EXTRACT:
======
Scientific classification
- Kingdom: Animalia
- Phylum: Chordata
- Class: Chondrichthyes
- Subclass: Elasmobranchii
- Division: Selachii
- Order: Squatiniformes
- Family: Squatinidae
- Genus: Squatina
- Species: S. africana
- Binomial name: Squatina africana Regan, 1908

= African angelshark =

- Genus: Squatina
- Species: africana
- Authority: Regan, 1908
- Conservation status: NT

Species of shark

The African angelshark (Squatina africana) is an angelshark of the family Squatinidae.

==Measurements==
When born, African angelsharks measure between 28 cm to 30 cm. Mature specimens vary in size with gender, with males averaging about 80 cm, and females around 90 cm. The maximum known size of an African angelshark is about 122 cm.

==Identification==
The African angelshark varies in color between greyish to reddish brown. They have many light and dark spots, which often present in young individuals as large, granular-centered eyespots. As they grow, they gain larger symmetrical dark pigmented bands or saddles, as well as blotches on their broad, angular, high pectoral fins. They have a dark tail base with large margins.

The African angelshark has simple flat nasal barbels, with tips that are tapered or spatulate. They have anterior nasal flaps (flaps which partially or completely cover the nostrils.) which are smooth or slightly fringed. They have enlarged thorns on their heads, which do not extend onto their backs. They have a concave space between their eyes. They do not have angular lobes on their lateral dermal flaps.
======
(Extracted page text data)
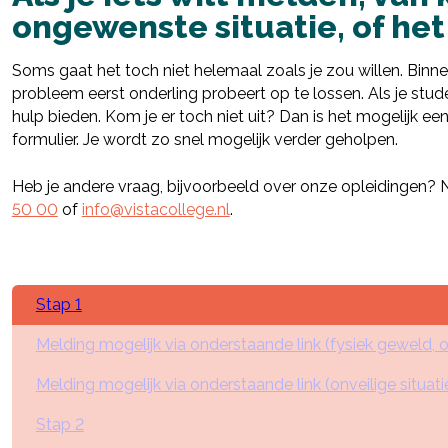
ongewenste situatie, of het
Soms gaat het toch niet helemaal zoals je zou willen. Binne
probleem eerst onderling probeert op te lossen. Als je stud
hulp bieden. Kom je er toch niet uit? Dan is het mogelijk e
formulier. Je wordt zo snel mogelijk verder geholpen.
Heb je andere vraag, bijvoorbeeld over onze opleidingen?
50 00
of
info@vistacollege.nl
.
Stap 1
Melding mogelijk via onderstaande link (fysiek geweld, o
Melding mogelijk via onderstaande link (onveilige situati
Stap 2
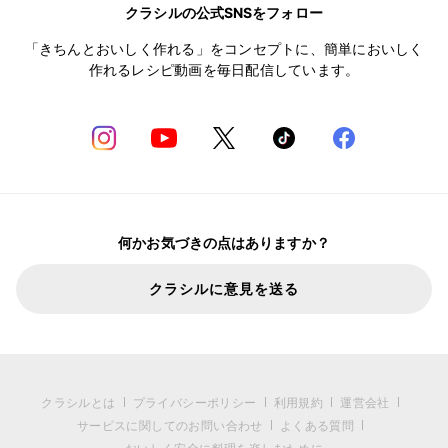
クラシルの公式SNSをフォロー
「きちんとおいしく作れる」をコンセプトに、簡単においしく
作れるレシピ動画を毎日配信しています。
何かお気づきの点はありますか？
クラシルに意見を送る
クラシルとは
プライバシーポリシー
利用規約
運営会社
サービスに関してのお問い合わせ
よくある質問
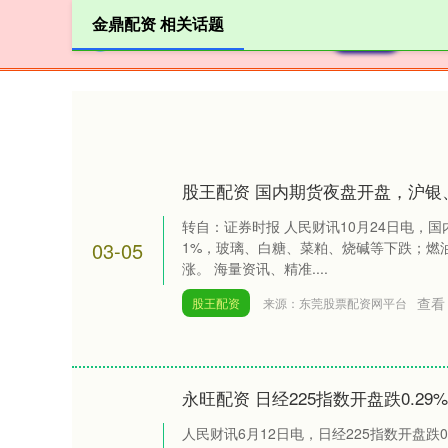
金鼎配资 相关话题
首页
股王配资 国内期货夜盘开盘，沪银
转自：证券时报 人民财讯10月24日电，
03-05
1%，玻璃、白糖、菜粕、烧碱等下跌；燃
涨。 海量资讯、精准....
查看
股王配资
来源：东莞股票配资网平台
永旺配资 日经225指数开盘跌0.29%
人民财讯6月12日电，日经225指数开盘跌0.29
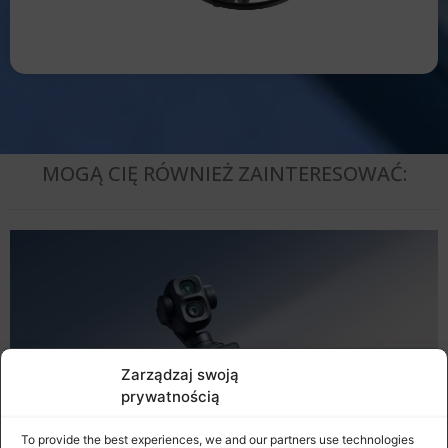
MOGĄ CIĘ RÓWNIEŻ ZAINTERESOWAĆ:
Zarządzaj swoją
prywatnością
To provide the best experiences, we and our partners use technologies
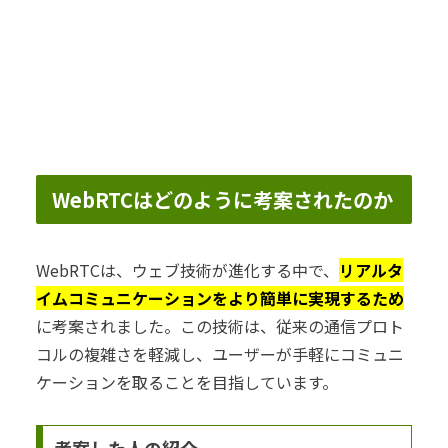
WebRTCはどのように考案されたのか
WebRTCは、ウェブ技術が進化する中で、
リアルタ
イムコミュニケーションをより簡単に実現するため
に考案されました。この技術は、従来の通信プロト
コルの複雑さを軽減し、ユーザーが手軽にコミュニ
ケーションを取ることを目指しています。
考案した人の紹介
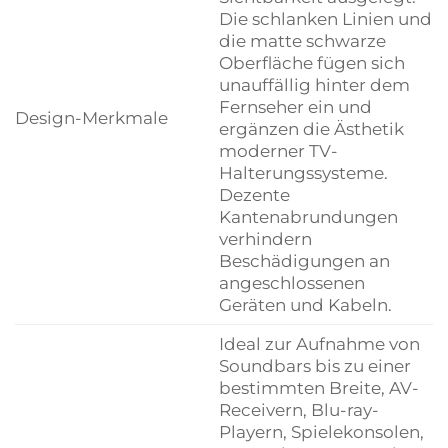
Die schlanken Linien und
die matte schwarze
Oberfläche fügen sich
unauffällig hinter dem
Fernseher ein und
Design-Merkmale
ergänzen die Ästhetik
moderner TV-
Halterungssysteme.
Dezente
Kantenabrundungen
verhindern
Beschädigungen an
angeschlossenen
Geräten und Kabeln.
Ideal zur Aufnahme von
Soundbars bis zu einer
bestimmten Breite, AV-
Receivern, Blu-ray-
Playern, Spielekonsolen,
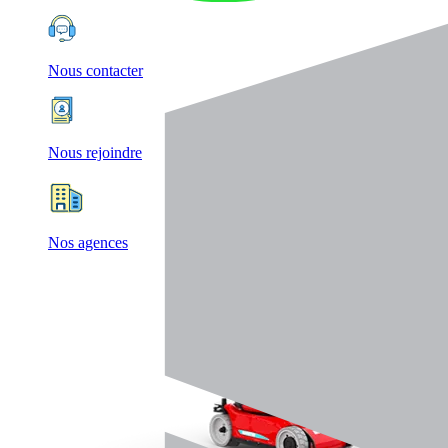
Nous contacter
Nous rejoindre
Nos agences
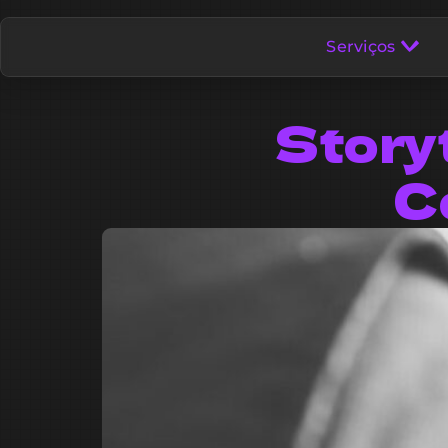
Serviços
Storyt
C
======
ASSIGNED TASK:
Continue the African angelshark article from where it stops.

EXPECTED ANSWER:
==Distribution and Range==
The African angelshark is found in the Western Indian Ocean, primarily along the eastern coast of Africa, from South Africa to Tanzania and out to Madagascar, though possibly extending as far North as Somalia. Additionally, there are nominal records of its presence in West Africa, though there is little to no proof of this, and it is possible that sightings may have been of another similar species.

==Climate and habitat==
The African angelshark is usually found in subtropical areas in sand and mud along the continental shelf and upper slope. It has been recorded at depths of up to 494 m, but is usually found between 60 m and 300 m below sea level.

==Behavior==
Lies in wait buried underneath sand or mud to ambush its prey with lightning-fast reflexes and great precision.

==Biology==
Diet: Feeds on small bony fishes, squid and octopuses, and including shrimp. Reproduction: Is ovoviviparous and gives birth to at least 7 or 11 pups per litter.

==Status==
IUCN Red List: near threatened. It is common only on the east coast of South Africa. Trawl fishery bycatch.

==Threat to humans==
Traumatogenic.

==Resilience and vulnerability==
Very low, minimum population doubling time more than 14 years; high vulnerability.